STEPHANIE IP, 24 HOURS
Tylor Sherman (right) and Todd Sieling developed an app called Thisisourstop.com which they say will open up social networks for commuters. (RICHARD LAM PHOTO)

Tylor Sherman (right) and Todd Sieling developed an app called Thisisourstop.com which they say will open up social networks for commuters. (RICHARD LAM PHOTO)

For anyone who has ever wanted to strike up a conversation with strangers at the bus stop, an online app created by two local developers may be just the thing.

This Is Our Stop, the brainchild of Tylor Sherman and Todd Sieling, is a mobile web app that anchors message boards around Vancouver transit stops.

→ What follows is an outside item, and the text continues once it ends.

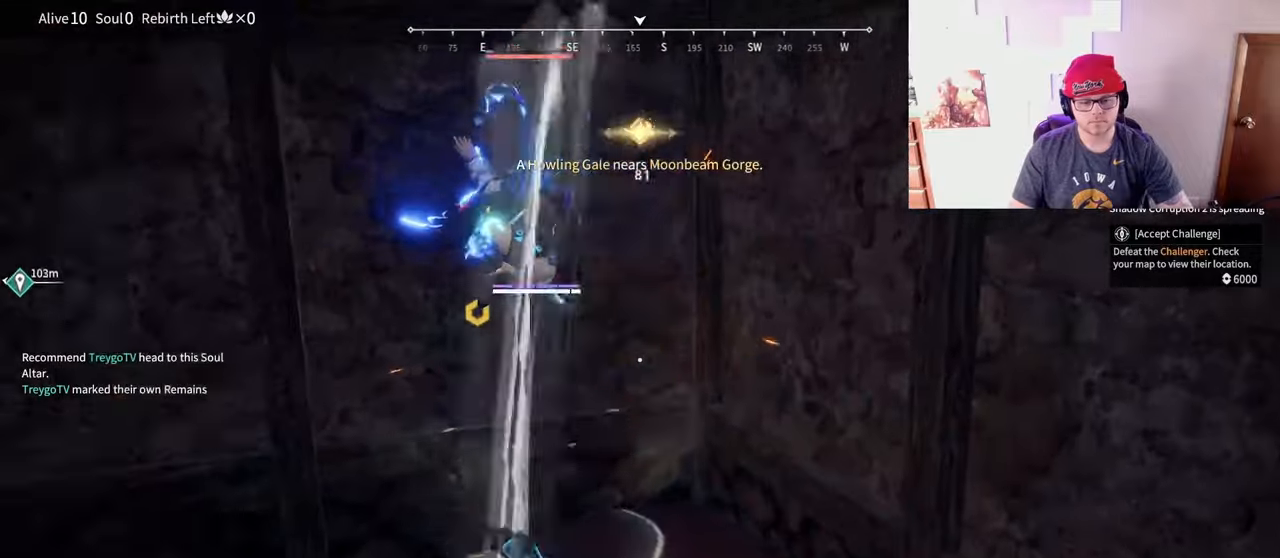
{"keys": ["w"], "mouse": [], "events": [[83, "w", "down"]]}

Accessible via any smartphone browser, the app lets riders look up boards using TransLink's five-digit station codes and post short messages relating to that stop's location. The posts can range from recommendations of nearby points of interests, rants and raves about the condition of the stop, or even just quirky transit and weather observations.

"We don't think that just because something can be digital that it has to be lifted out of that place and time," Sieling explained of the app and how it differs from other networks like Twitter or Facebook.

"It's the idea that we can keep things tied very closely to a specific physical location rather than trying to disembed ideas and conversations."

The pair also opted to keep the app simple but useful. Users aren't required to create an account and can post anonymously or with a nickname. Each stop's entry incorporates Google maps and TransLink data, listing bus routes and arrival times.

While the app can operate as a transit customer feedback platform, Sherman also compared it to urban graffiti or sticker culture.

"You can post things and see what comes up and we're doing that in the digital space," he said.

On the message board for a B-Line stop at Granville and Broadway, a rider posted, "The people on this bus better watch out, I just got outta Memphis Blues and that place gives me the poops!" referencing a nearby restaurant.

Moving forward, however, Sherman and Sieling will step back and allow the app to take on a life of its own. The pair is open to the idea of collaborating with TransLink, and hope other developers will adopt the open-source app for their own cities.

"We don't want to dictate the message that gets put out there. We want to see how people are using it and get real feedback," Sherman said.